Two parallel branches, fused late

The architecture that falls out of this is two parallel graph attention networks, each two layers deep with a small number of attention heads, each seeing only its own graph. The spatial branch processes the sensor graph; the spectral branch processes the frequency-band graph. Both emit a node-level embedding tensor, which is reduced to a graph-level embedding by averaging across nodes.

The fusion layer is where the design decision of how much cross-talk to allow shows up. The simplest option, and the one I recommend as a default, is to concatenate the two graph-level embeddings and run them through a small multilayer perceptron ending in a classifier head. This is boring and it works. The alternatives, such as a gated sum where the model learns branch-wise weights, or a cross-attention layer where one branch queries the other, either add hyperparameters that are sensitive to initialization or introduce a capacity that small training sets cannot support. Unless you have a specific reason to need cross-branch interactions inside the fusion, concatenation is the right choice.

Why loss engineering beats architecture

With imbalance in the range described, the single biggest determinant of validation performance is not the architecture. It is the loss function. Plain cross-entropy trains a model that is more than ninety-nine percent accurate by always predicting healthy. To train anything useful, you have to either reweight the loss per class, focus the loss on hard examples, or both.

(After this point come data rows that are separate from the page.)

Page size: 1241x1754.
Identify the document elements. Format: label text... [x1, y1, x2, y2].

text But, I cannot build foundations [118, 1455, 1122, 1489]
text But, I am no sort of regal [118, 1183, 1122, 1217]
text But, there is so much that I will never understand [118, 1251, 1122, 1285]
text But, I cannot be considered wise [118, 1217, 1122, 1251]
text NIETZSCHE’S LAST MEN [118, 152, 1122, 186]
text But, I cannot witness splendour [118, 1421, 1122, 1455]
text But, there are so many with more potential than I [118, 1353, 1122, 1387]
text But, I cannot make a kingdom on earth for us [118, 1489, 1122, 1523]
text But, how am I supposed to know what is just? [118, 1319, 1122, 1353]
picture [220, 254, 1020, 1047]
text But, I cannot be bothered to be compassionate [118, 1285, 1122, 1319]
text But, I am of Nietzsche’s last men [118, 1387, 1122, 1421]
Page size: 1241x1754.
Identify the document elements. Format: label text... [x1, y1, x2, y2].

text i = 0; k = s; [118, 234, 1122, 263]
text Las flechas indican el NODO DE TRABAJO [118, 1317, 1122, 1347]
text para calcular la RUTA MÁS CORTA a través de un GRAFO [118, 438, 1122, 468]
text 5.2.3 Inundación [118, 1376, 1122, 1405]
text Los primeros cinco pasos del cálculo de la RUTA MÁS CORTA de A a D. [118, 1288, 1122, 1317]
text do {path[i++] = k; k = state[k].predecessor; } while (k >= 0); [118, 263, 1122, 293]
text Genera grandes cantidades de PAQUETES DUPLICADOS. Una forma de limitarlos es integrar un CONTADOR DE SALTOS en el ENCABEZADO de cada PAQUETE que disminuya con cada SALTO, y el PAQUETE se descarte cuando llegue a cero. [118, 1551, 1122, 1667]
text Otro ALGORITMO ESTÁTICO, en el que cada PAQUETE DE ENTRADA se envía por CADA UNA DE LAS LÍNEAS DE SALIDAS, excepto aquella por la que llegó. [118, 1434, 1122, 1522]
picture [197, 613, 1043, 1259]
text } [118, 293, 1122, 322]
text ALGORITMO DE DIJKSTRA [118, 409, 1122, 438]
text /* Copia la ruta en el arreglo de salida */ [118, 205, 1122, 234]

The pattern I keep coming back to is a class-balanced focal loss. The class-balanced part multiplies each class’s cross-entropy contribution by a weight derived from the effective-number-of-samples formula, which is specifically designed to handle classes with very few examples without the instability of raw inverse-frequency weighting. The focal part multiplies each example’s loss by one minus its predicted probability raised to a focusing exponent, usually somewhere between one and a half and two and a half. Together they prevent the majority class from saturating the gradient and keep the model paying attention to hard, rare examples.

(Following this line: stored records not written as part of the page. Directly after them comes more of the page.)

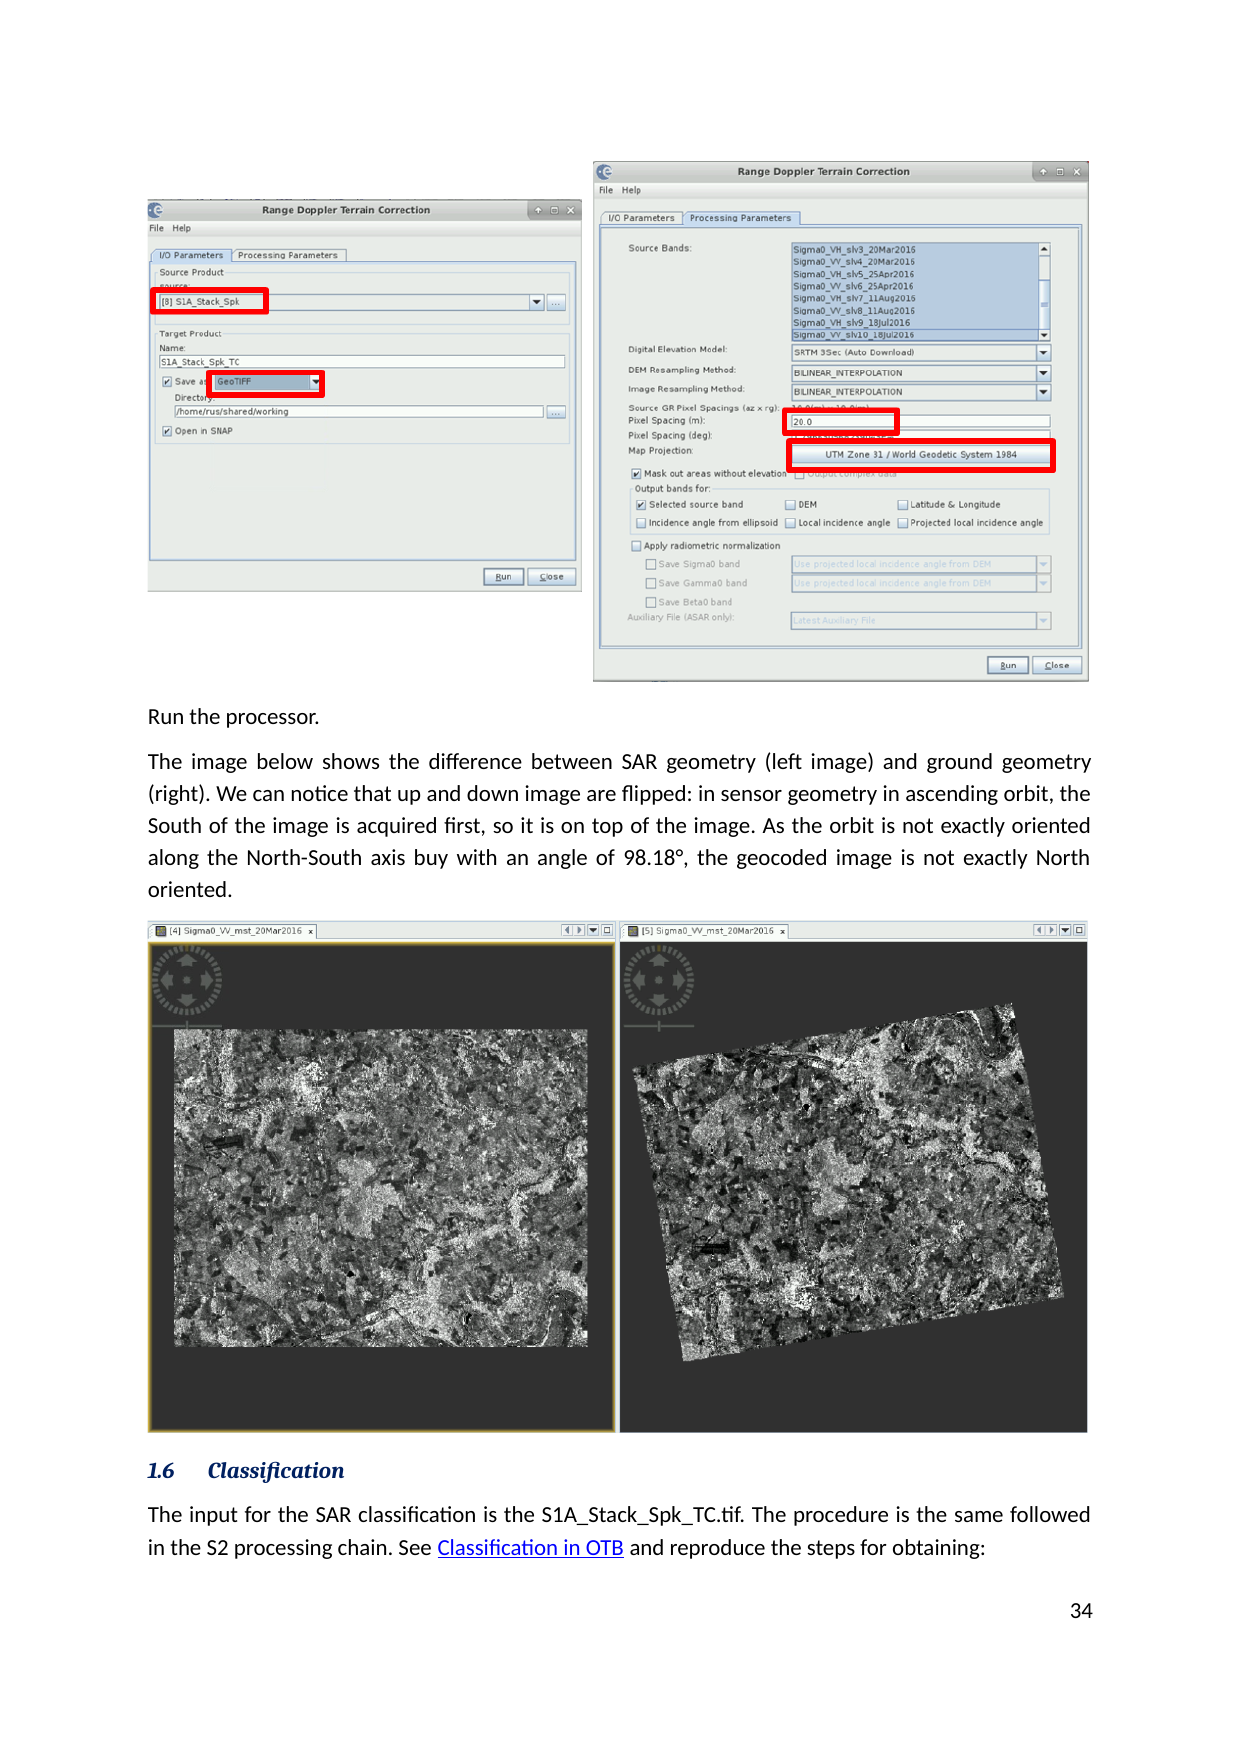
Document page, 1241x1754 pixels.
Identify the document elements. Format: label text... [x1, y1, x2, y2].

text The image below shows the difference between SAR geometry (left image) and ground geometry (right). We can notice that up and down image are flipped: in sensor geometry in ascending orbit, the South of the image is acquired first, so it is on top of the image. As the orbit is not exactly oriented along the North-South axis buy with an angle of 98.18°, the geocoded image is not exactly North oriented. [148, 747, 1093, 903]
picture [147, 147, 1093, 686]
text Run the processor. [148, 702, 1093, 730]
picture [147, 920, 1088, 1433]
text The input for the SAR classification is the S1A_Stack_Spk_TC.tif. The procedure is the same followed in the S2 processing chain. See Classification in OTB and reproduce the steps for obtaining: [148, 1500, 1093, 1561]
subtitle Classification [148, 1458, 1093, 1484]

An alternative is oversampling the minority classes in the dataloader. It works, but combining it with focal loss tends to overcorrect: the minority class starts to dominate the gradient and the model collapses in the opposite direction. Pick one tool or the other, not both.

What to watch during training

The validation dashboard should lead with macro-F1, which weights all classes equally and therefore actually reflects what you care about. Directly below it should be per-class recall, which is the single metric that most cleanly reveals when the model is silently ignoring a rare class. Validation accuracy should not be on the dashboard at all; it is misleading under imbalance.

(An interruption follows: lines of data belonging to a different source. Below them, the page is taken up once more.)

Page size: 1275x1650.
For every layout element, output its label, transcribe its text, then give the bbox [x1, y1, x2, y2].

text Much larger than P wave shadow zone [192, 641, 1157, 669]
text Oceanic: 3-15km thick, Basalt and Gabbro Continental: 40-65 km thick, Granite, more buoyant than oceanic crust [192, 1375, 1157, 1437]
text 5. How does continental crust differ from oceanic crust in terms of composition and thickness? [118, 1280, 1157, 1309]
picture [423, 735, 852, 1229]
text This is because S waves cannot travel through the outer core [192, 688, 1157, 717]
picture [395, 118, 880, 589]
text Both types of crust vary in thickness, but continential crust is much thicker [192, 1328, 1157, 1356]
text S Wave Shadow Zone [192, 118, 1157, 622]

One more signal is worth tracking even though it is not a metric per se: the histogram of attention weights, one histogram per branch. A branch whose attention has collapsed to near-uniform has effectively stopped learning. Seeing this early, before the validation curve reveals it, tells you that something in the training regime is wrong.

Extensions worth trying

A few directions look promising. Dynamic edge construction for the spectral graph, where the coherence-based edges are re-weighted per sample rather than held fixed across the dataset, gives the model a way to adapt when a particular fault activates an unusual band pair. Temporal attention across successive windows, where the diagnosis becomes a function of not just the current window but a short history of windows, should help when the fault has a time constant longer than a single window. And contrastive pretraining on the abundant healthy signals, followed by supervised fine-tuning on the rare faults, gives the backbone a head start on a representation that transfers cleanly to the fine-grained classification task.

The single piece of advice I would emphasize is to resist the temptation to merge the two views into one graph. Two competent branches beat one clever fused branch almost every time, and the engineering cost of keeping them separate is negligible compared to the cost of debugging a collapsed attention layer.